A public art exhibition ‘City for All?’ has finally reached Delhi after traveling through Jaipur, Chandigarh, Ahmedabad, Pune and Bangalore. It endeavors to make public spaces in Indian cities more accessible to women, non-binary and transgender people by engaging the masses in public art projects. The inauguration was recently held at Bikaner House in presence of Dana Purcarescu, Deputy Chief of Mission, Embassy of France in India. It marks the culmination of a week-long series of mapping and walks in different neighborhoods of Delhi and of the 6-week pan-India tour of the project.

“Over the past week, by interacting with thousands of people in the 6 cities, we have come to learn what are the truly inclusive and open-to-all spaces in each city. Surprisingly, these differ from city to city. While Pune has its local hills ‘Tekdis’, Bangalore has its lakes as important public spaces which are unfortunately fast disappearing. Delhi is a city of monuments which are emerging as the most popular spots for people from diverse backgrounds. India Gate is everyone’s favorite public space here in Delhi, which used to be accessible even at night for women due to its street vendors before it closed for the Central Vista construction. While Sukhna Lake in Chandigarh is a similar kind of a public space in Chandigarh, in Jaipur it turned out to be Amer Fort,” explains Swati Janu, who is an architect and artist.

“However, spaces which feel open to all and safe can often end up excluding many.

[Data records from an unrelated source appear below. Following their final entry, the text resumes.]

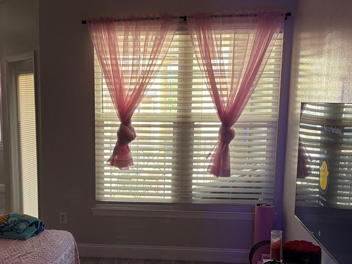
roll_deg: -0.5
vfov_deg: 28.8
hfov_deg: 38.0
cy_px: 187
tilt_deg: -9.2
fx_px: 508
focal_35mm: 50
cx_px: 138
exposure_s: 1/89
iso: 125
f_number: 1.6
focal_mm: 5.96
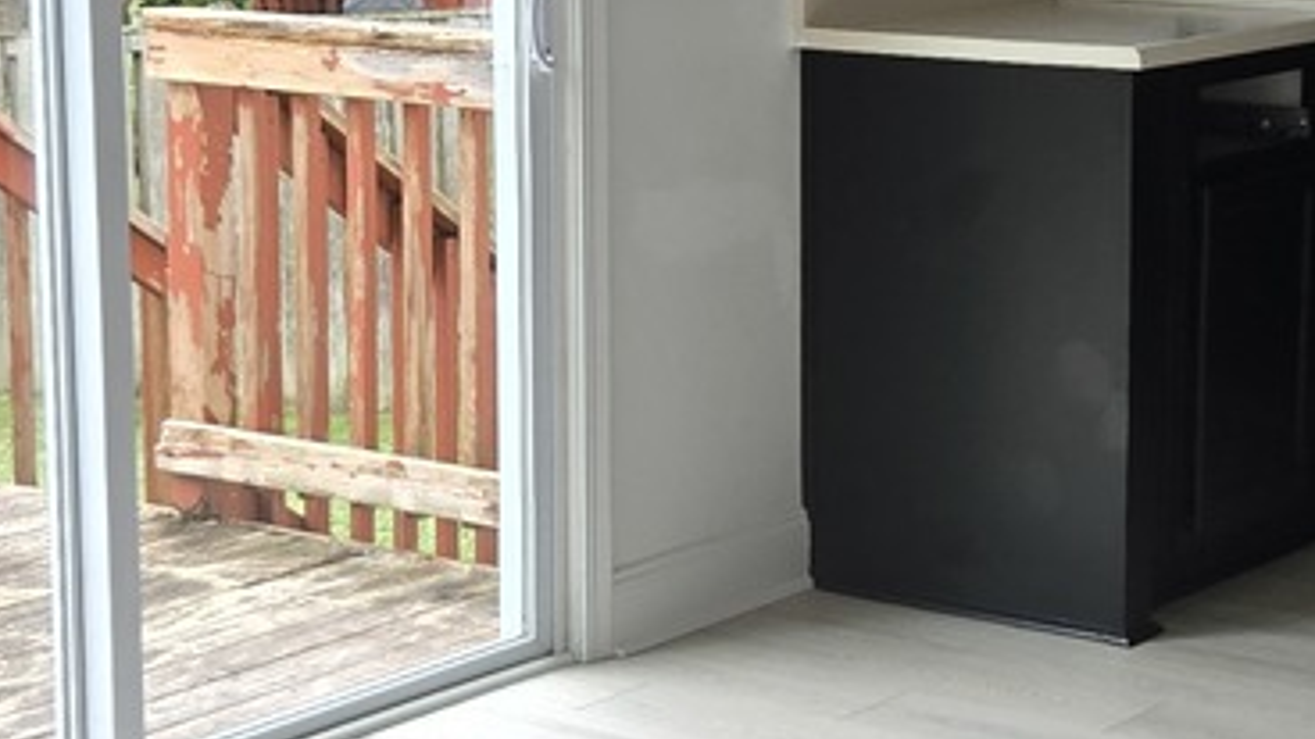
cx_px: 843
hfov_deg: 21.7
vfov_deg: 12.3
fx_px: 3417
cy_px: 282
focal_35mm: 98
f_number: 1.8
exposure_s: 1/180
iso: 64
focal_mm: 5.4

Transgender people spoke about how most beauty parlors don’t entertain them and often malls end up denying them entry due to their gender. Basic facilities such as toilets and reserved space in buses, trains can go a long way in including transgender people in our public spaces while also supporting in representation and identity. Several women opened up about how temples are the only public space they feel they are ‘allowed’ to go to. By bringing these conversations to the fore, we hope we can create more public awareness on gender inclusion in cities,” adds Janu.

At the inauguration in New Delhi, visitors witnessed novel and practical solutions that can make public spaces more accessible to women, non-binary and transgender people. They attended a curated walk with Swati Janu, an open mic session on gender and sexuality with local poets as well as an Astro night sky tourism session.


Over the week before the exhibition, a pin-up map of the city had been traveling across 6 Delhi neighborhoods. The chosen neighborhoods are socio-economically diverse to allow people from different backgrounds to partake in the activities. All 30 maps created in the project over the past 5 weeks from Jaipur, Chandigarh, Ahmedabad, Pune, Bangalore are being exhibited alongside the 6 from Delhi. Accompanying them are dialogues and stories that emerged from each Delhi neighborhood.

‘The City for All?’ like all Bonjour India’s events are open to all. At the end of the exhibit in Delhi, it will travel to Lyon, France as well to create similar conversations there, bringing France and India closer on the important issues of gender equality and inclusion in city design.